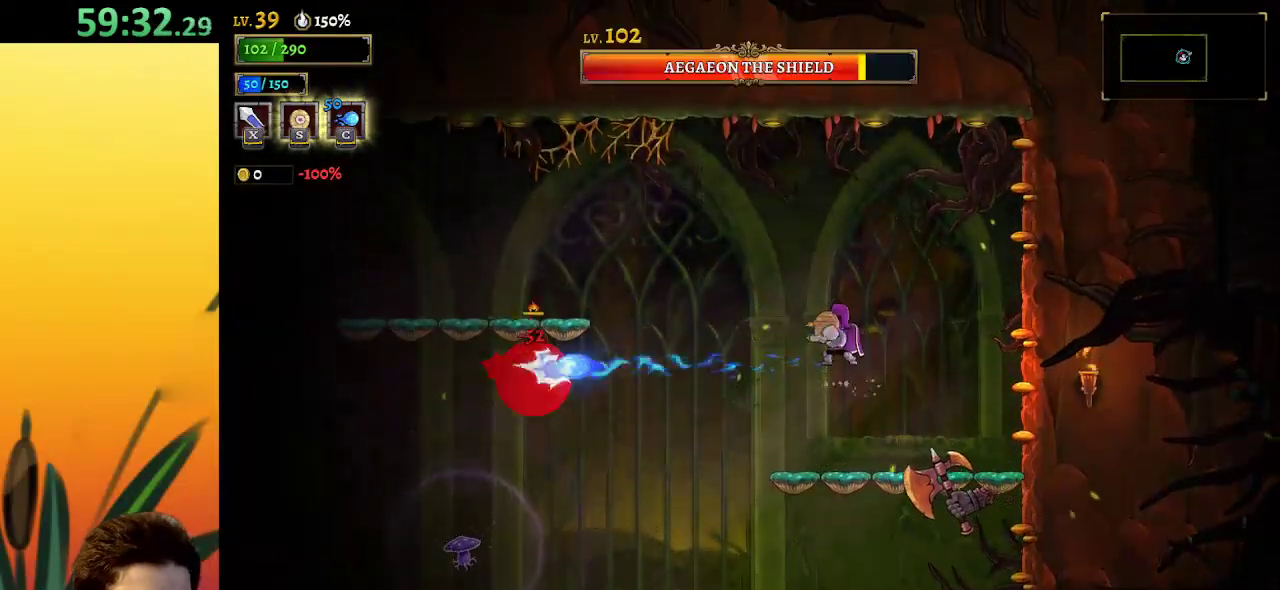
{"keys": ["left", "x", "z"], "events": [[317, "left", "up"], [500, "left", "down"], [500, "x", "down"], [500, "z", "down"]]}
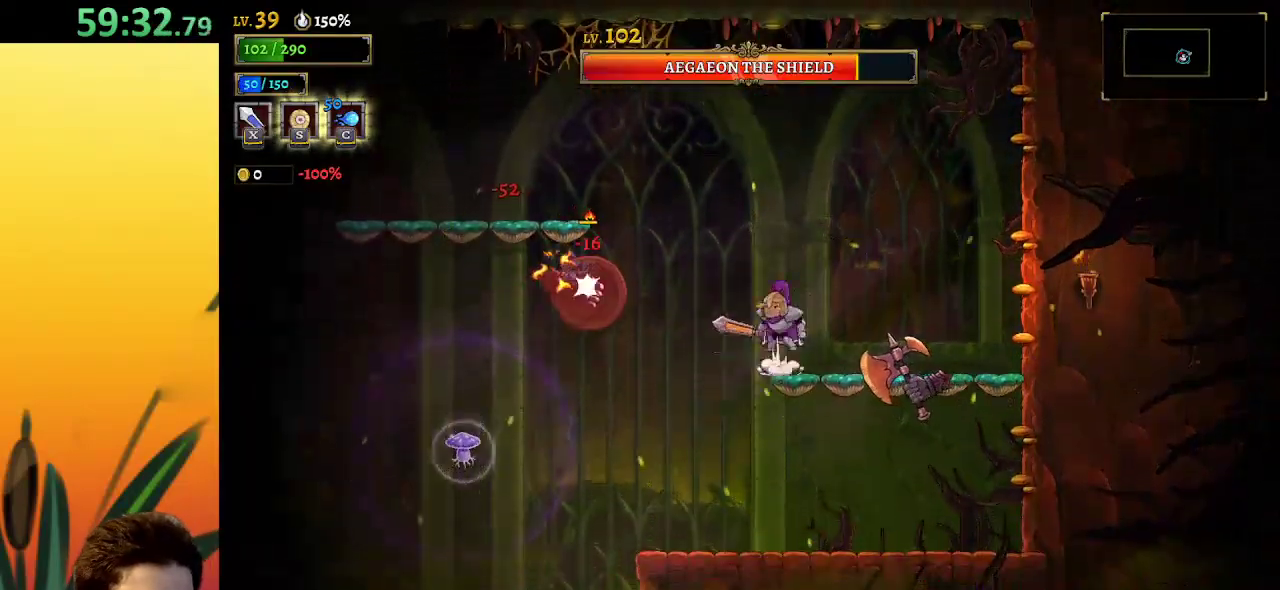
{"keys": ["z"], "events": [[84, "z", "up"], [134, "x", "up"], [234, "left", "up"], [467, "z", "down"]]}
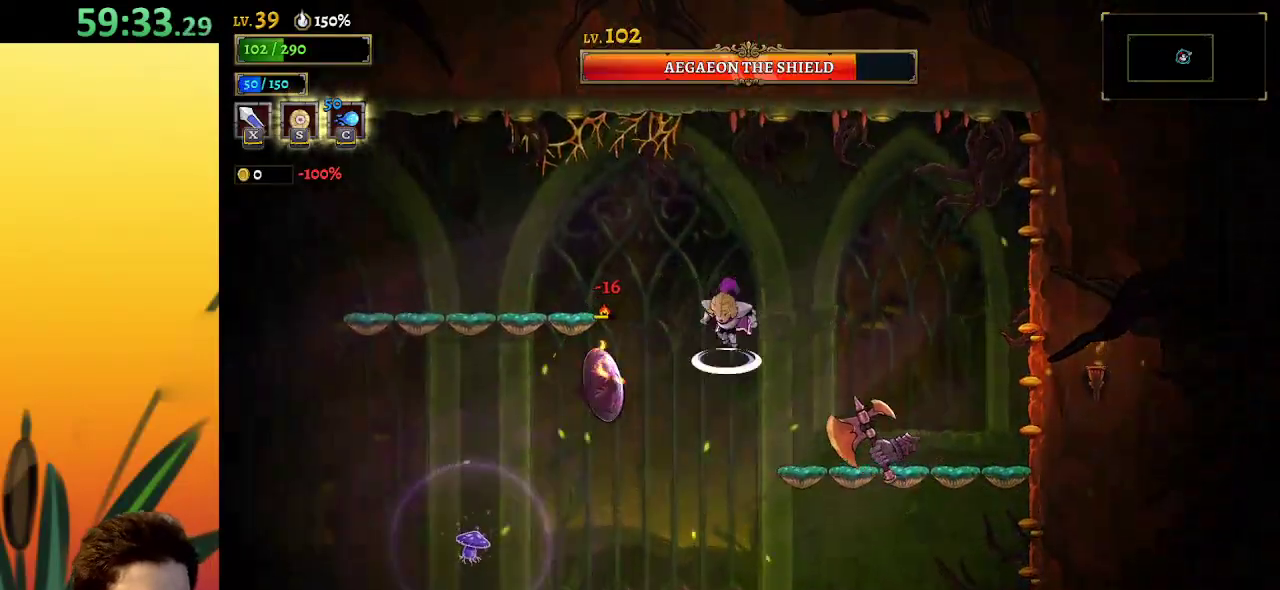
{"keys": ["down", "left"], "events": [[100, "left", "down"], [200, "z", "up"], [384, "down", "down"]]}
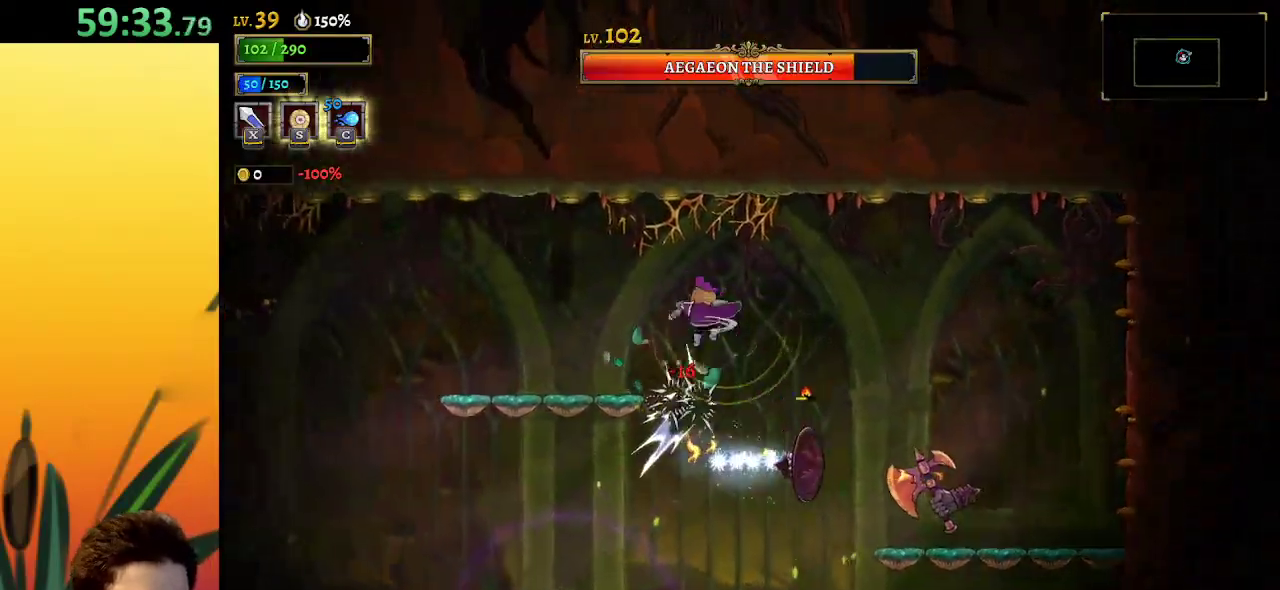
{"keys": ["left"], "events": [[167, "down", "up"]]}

§ EXERCISE BRIEF:
All of the material is to be reproduced verbatim, pictures excluded.

§ REPLY:
{"keys": ["left", "x", "z"], "events": [[317, "left", "up"], [500, "left", "down"], [500, "x", "down"], [500, "z", "down"]]}
{"keys": ["z"], "events": [[84, "z", "up"], [134, "x", "up"], [234, "left", "up"], [467, "z", "down"]]}
{"keys": ["down", "left"], "events": [[100, "left", "down"], [200, "z", "up"], [384, "down", "down"]]}
{"keys": ["left"], "events": [[167, "down", "up"]]}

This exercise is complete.